* Gazprom says Europe hindering its pipeline projects
* Ukraine, Russia to meet Europe, banks on Monday
* Meeting may solve storage dispute as June payment looms
By Simon Shuster
MOSCOW, June 25 (Reuters) - Russia's Gazprom took a swipe at the European Union on Thursday for discriminating against its pipeline projects, just days before the two are to meet Ukraine to discuss a festering payment dispute.
The head of Gazprom's foreign department, Stanislav Tsygankov, told a conference attended by a senior European energy official that Brussels was unfairly supporting the Nabucco pipeline while hindering Russian projects at every step. "We are very concerned about this, about the clear inconsistency of the EU leadership's approach to the actions of our firms, which are aiming to ensure their supplies," he said.
Tsygankov's speech summed up the EU's attitude with an allusion to George Orwell's novel Animal Farm. "It appears that all animals are equal, but some are more equal than others," he said.
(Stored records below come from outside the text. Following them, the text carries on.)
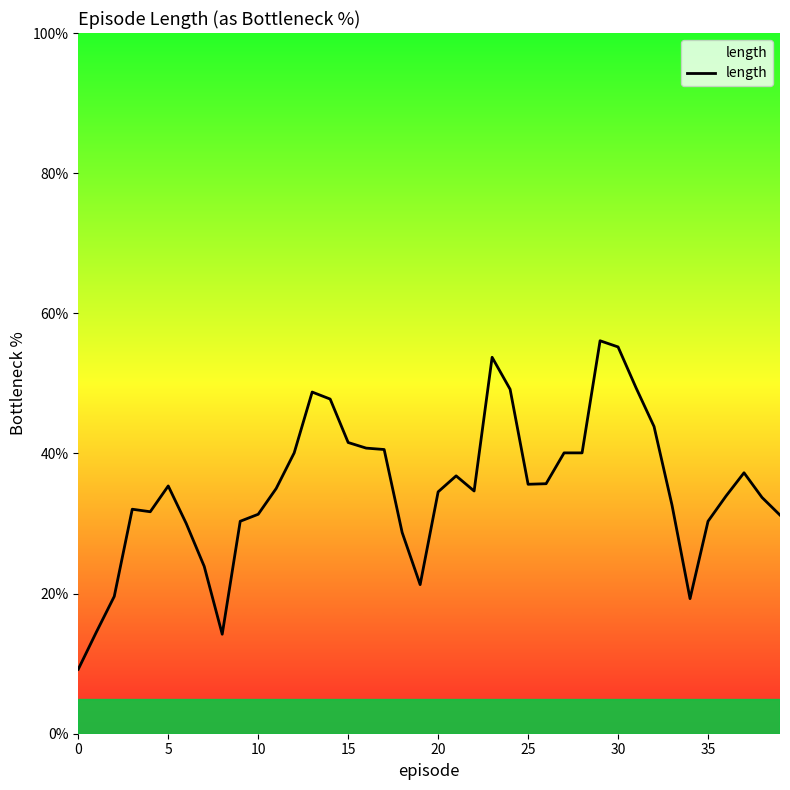

What is the smallest value displayed?

9.2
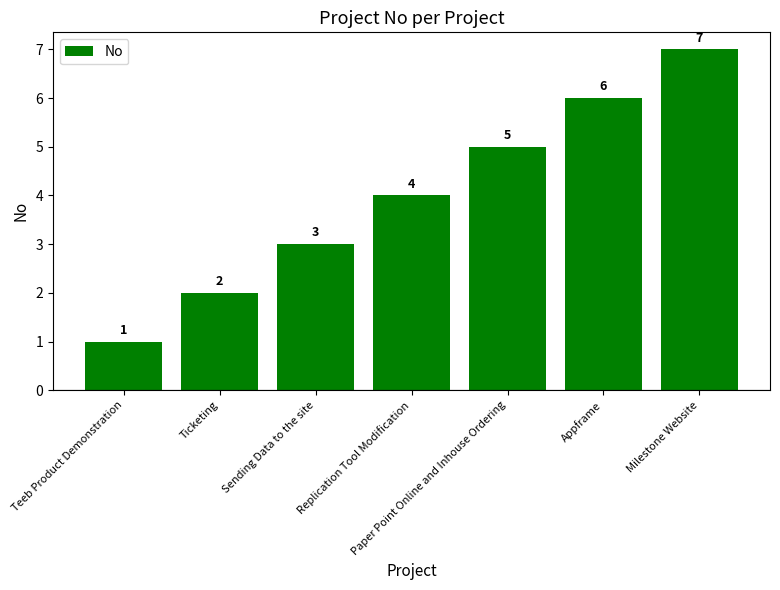

What position from the left is Ticketing?

2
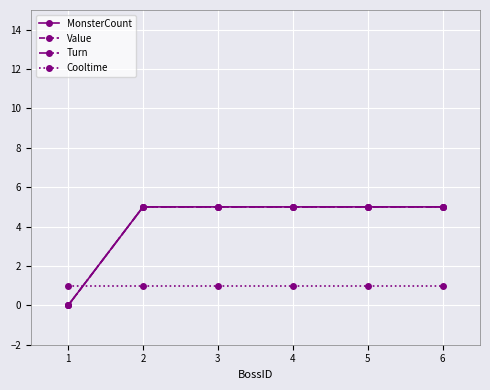

Rank the series by their maximum value, from highest to lowest.

MonsterCount, Value, Turn, Cooltime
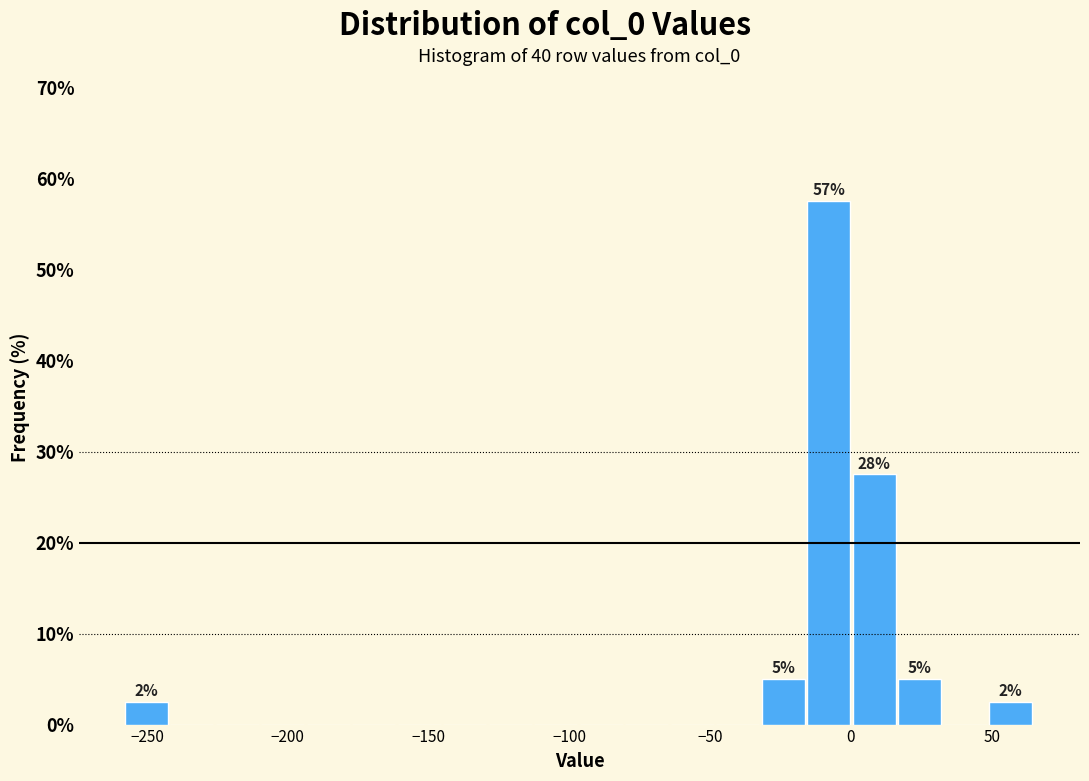

Read against the x-axis, roughly where is the centre of the tallest bar?

-10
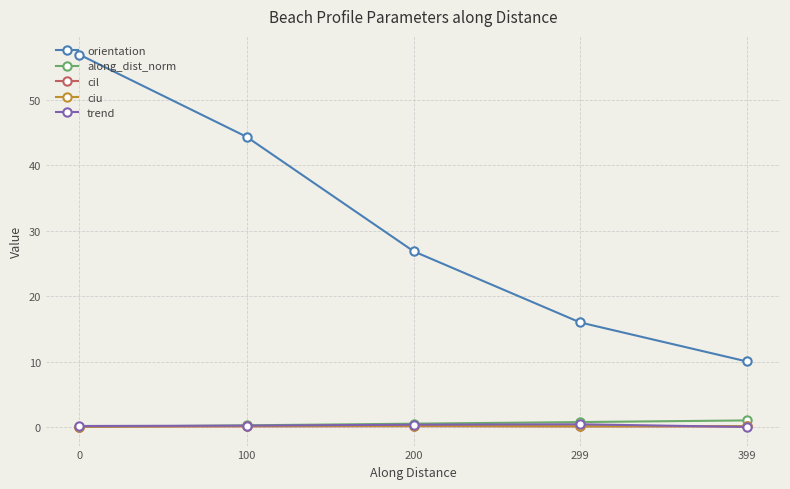

Which series has the largest range (max minus min)?

orientation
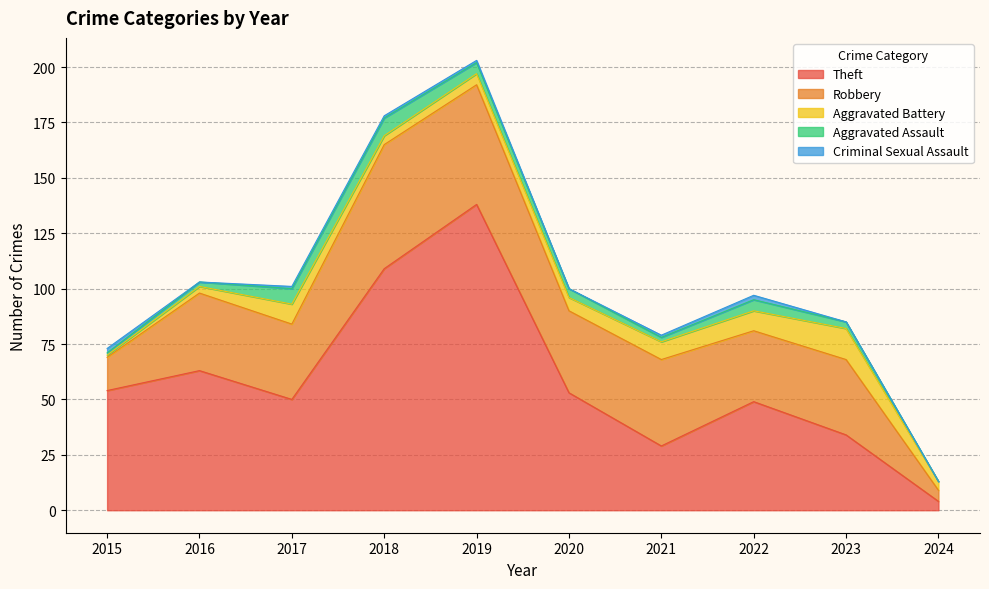

How many data points in Robbery are above 35?

4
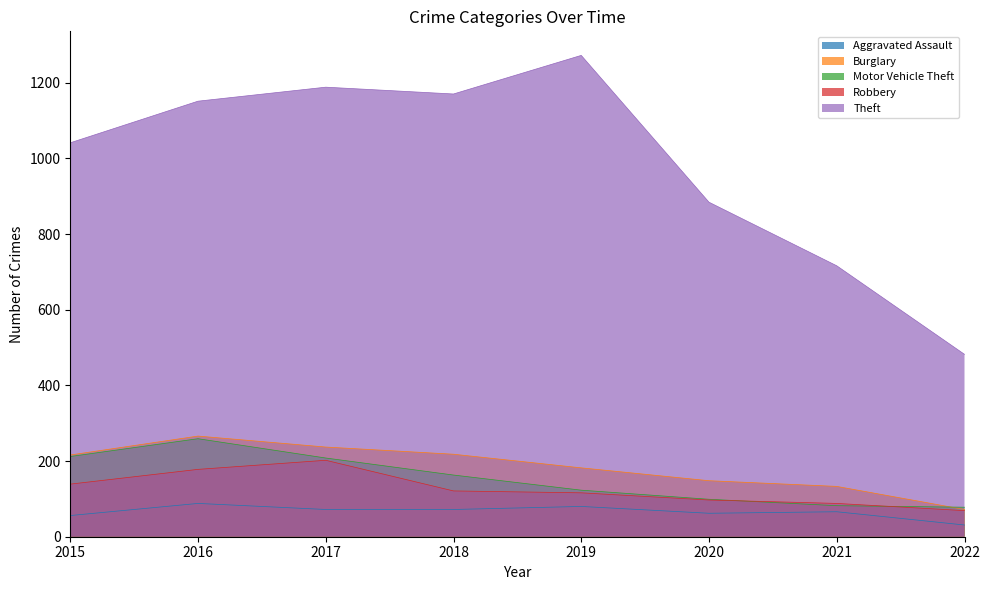

At which category does Motor Vehicle Theft reach its first local peak?

2016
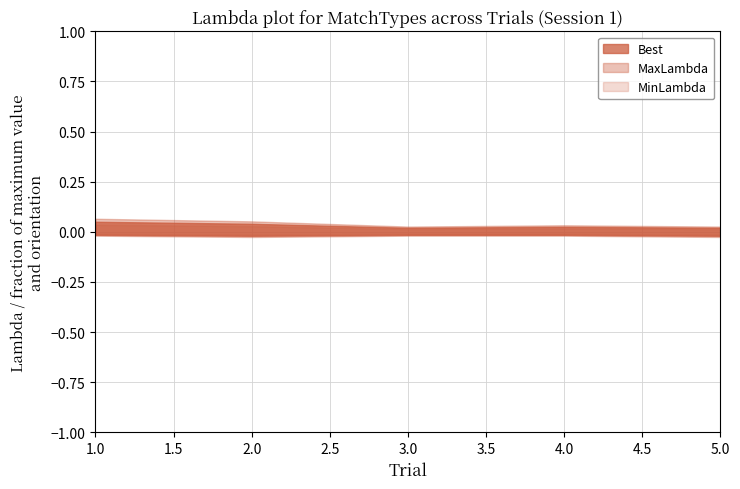

True or false: Best has a value of 0.2 at 5.

False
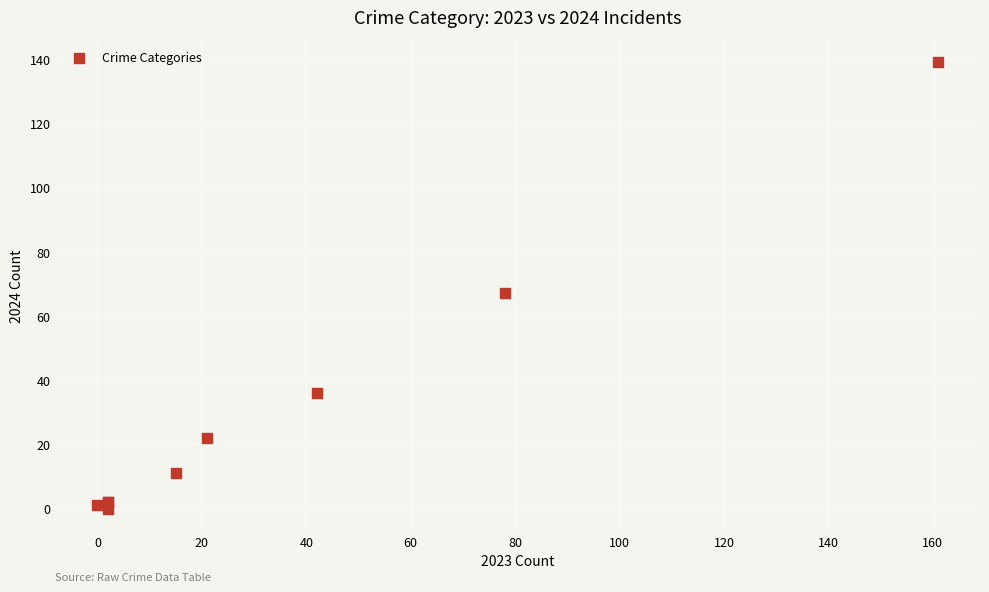

What Y value in the scatter plot is closest to 69?

67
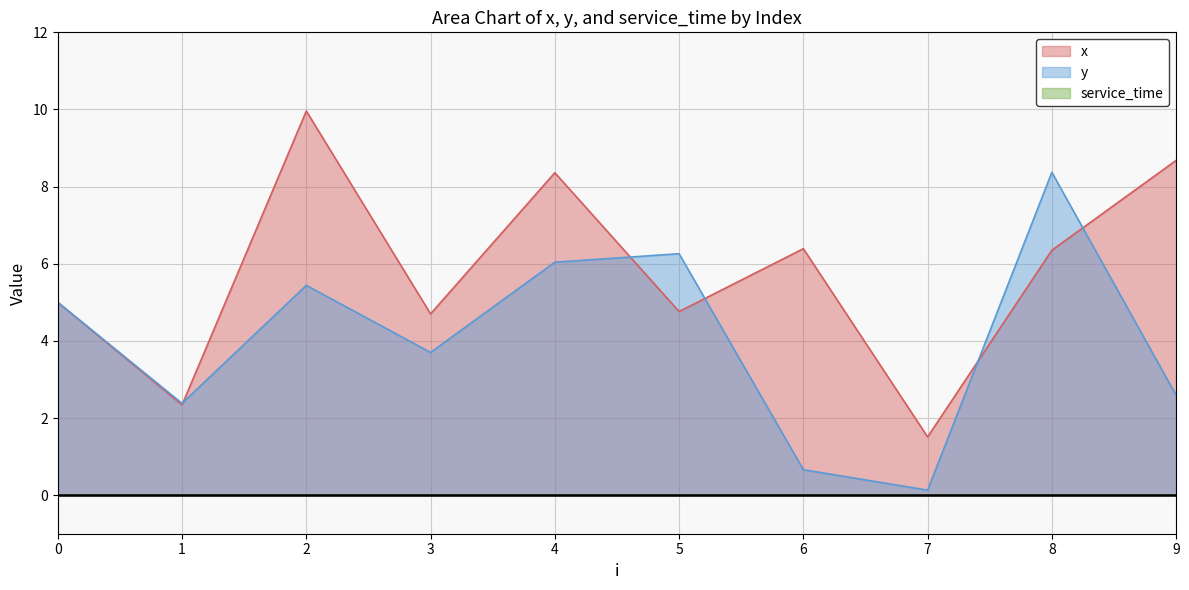

What is the sum of the x values at 4 and 3?

13.1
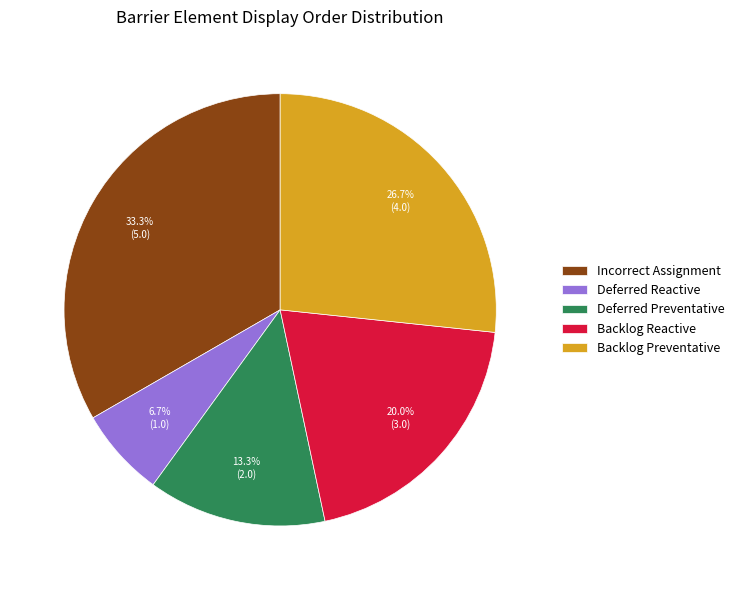

Is it true that Backlog Preventative is 27% of the pie?

True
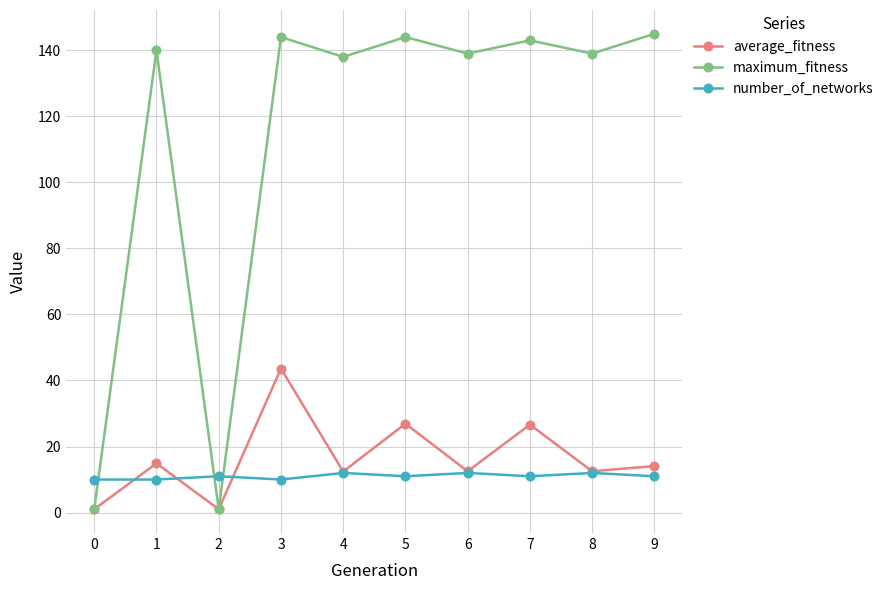

True or false: number_of_networks and maximum_fitness intersect in this chart.

True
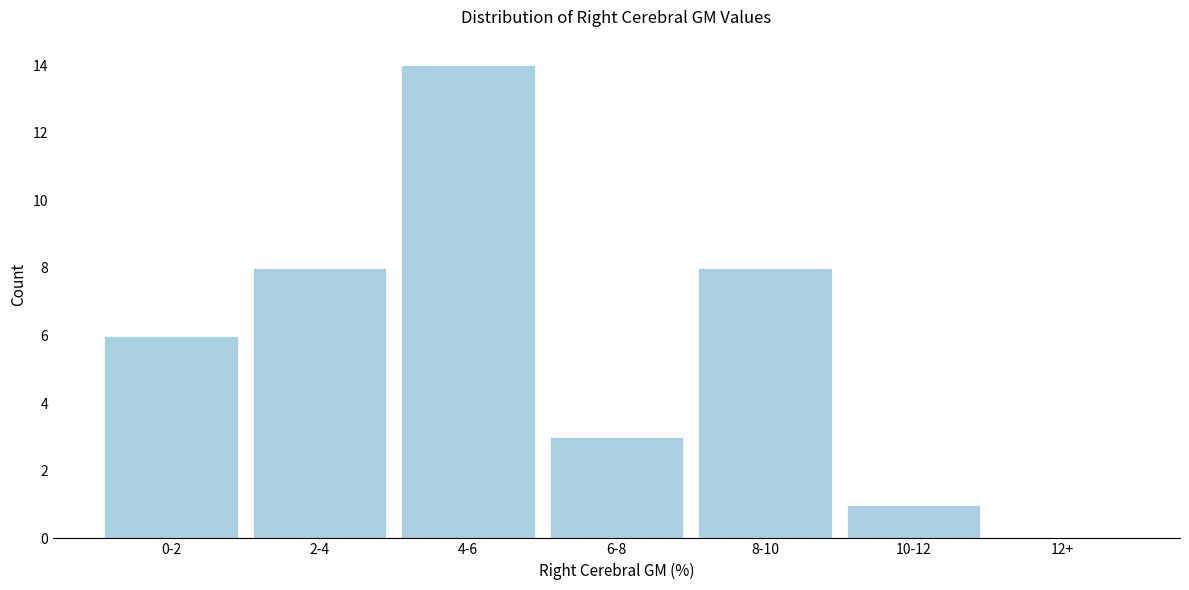

Reading right to left, extract all data points from this chart.

12+=0	10-12=1	8-10=8	6-8=3	4-6=14	2-4=8	0-2=6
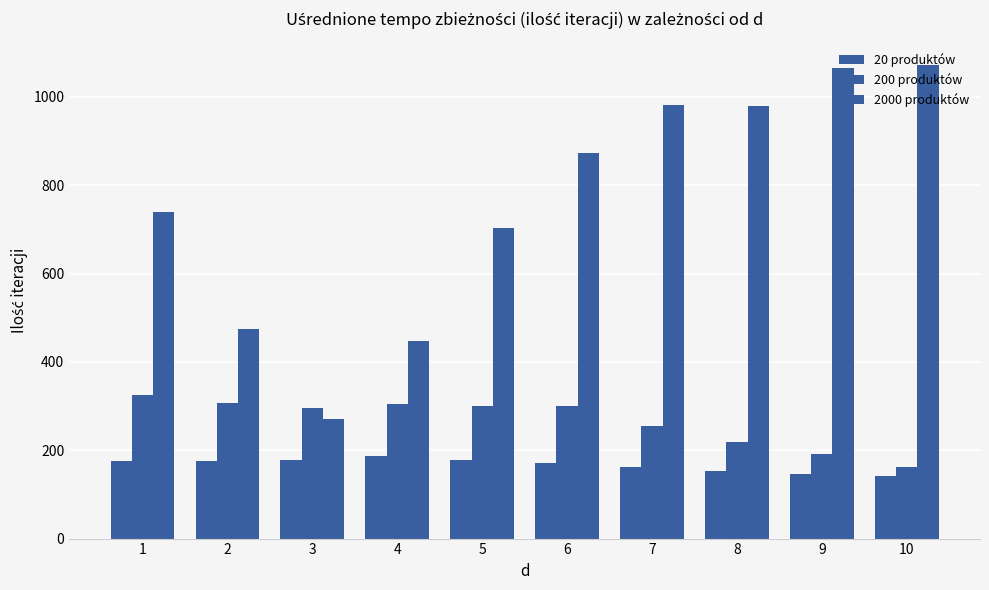

How many categories are shown in the chart?

10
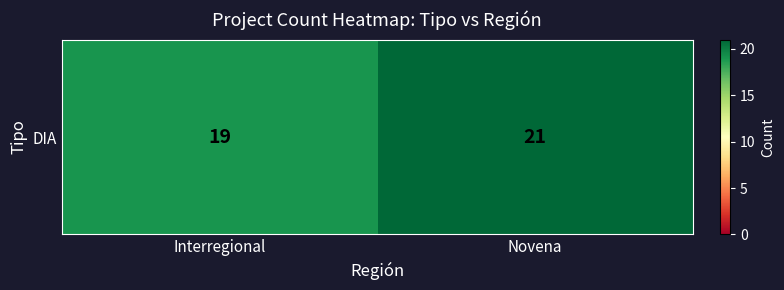

What value does the data have at Interregional?

19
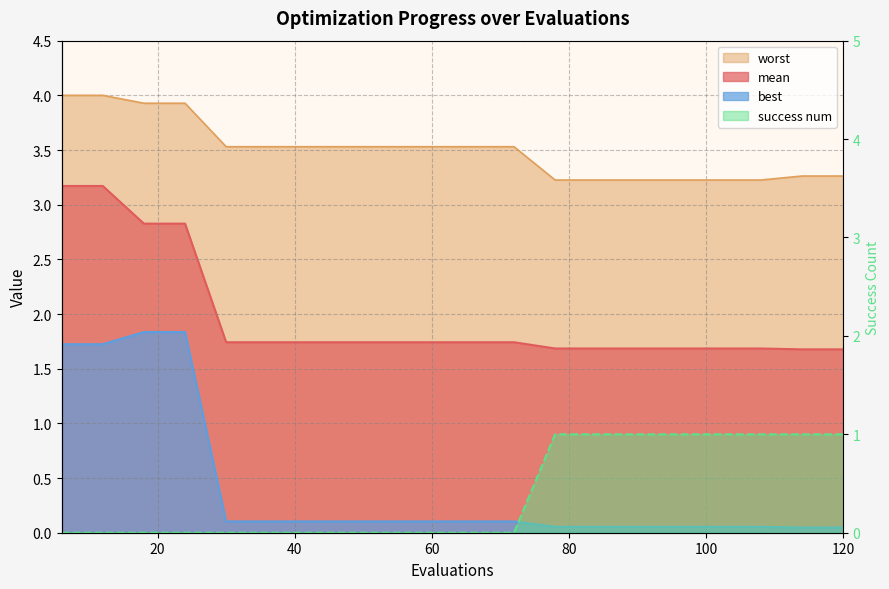

Does the chart display data point markers on the line(s)?

No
In her own speech before the conference, the European official, Marjeta Jager, said she agreed with Tsygankov on the importance of securing European demand for Russia's gas, but did not mince words in defending Europe's position.
"Let me set the record straight. Reputation matters in Europe," said Jager, the European Commission's director of general affairs and international energy relations.
The exchange showed the wounds from Russia's January gas conflict with Ukraine, which saw millions of Europeans cut off from fuel supplies in the dead of winter, are far from healing.
Talks to resolve the latest sore point in relations between Moscow and Kiev -- paying some $4 billion to fill Ukraine's gas storage facilities -- are therefore not likely to be easy.
But Jager said that she hoped a resolution would be found on Monday, when officials from Gazprom and Ukraine's Naftogaz are to meet in Brussels with international banks and EU officials to resolve the payment issue and avoid another gas crisis.
"We are looking now to Russia and Ukraine to restore the confidence...which was badly damaged in the last crisis."
UKRAINE'S GAS BILL
But even if Monday's meeting solves the issue of gas storage, Ukraine's ability to pay for its own gas supplies for June is still not certain. A failure to pay may yet result in another shut-off of the kind that European, Russian and Ukrainian leaders have been warning about.
The Ukrainian president's energy envoy said on Thursday that state energy company Naftogaz needed to scrape together $120 million by July 7 to pay last month's bill for Russian gas.
"The date of July 7 is approaching when payment must be made for gas received in June," energy envoy Bohdan Sokolovsky said. "The funds gathered by Naftogaz are not sufficient."
Jager said that Sokolovsky has been invited to attend Monday's meeting in Brussels, along with Russian Deputy Energy Minister Anatoly Yanovsky, Gazprom's export chief Alexander Medvedev and the head of Naftogaz, Oleh Dubyna.
Asked by Reuters if she was confident that the meeting would resolve the gas storage issue, she said: "Everyone hopes that the problem will be fixed. We do not want another gas crisis."
For the long term, Russia hopes to settle its bitter energy relationship with Ukraine by building pipelines that go around its former Soviet neighbor, which now transports almost all of the Russian gas meant for Europe.
Europe, meanwhile, is trying to cut both Russia and Ukraine out of the equation by building the Nabucco pipeline, which could bring Central Asian gas directly to Europe.
Tsygankov said that European regulators are therefore blocking the progress of Russia's projects.
"Nabucco is getting the green light everywhere ... while our gas transport projects, South and North Stream, are constantly facing regulatory barriers."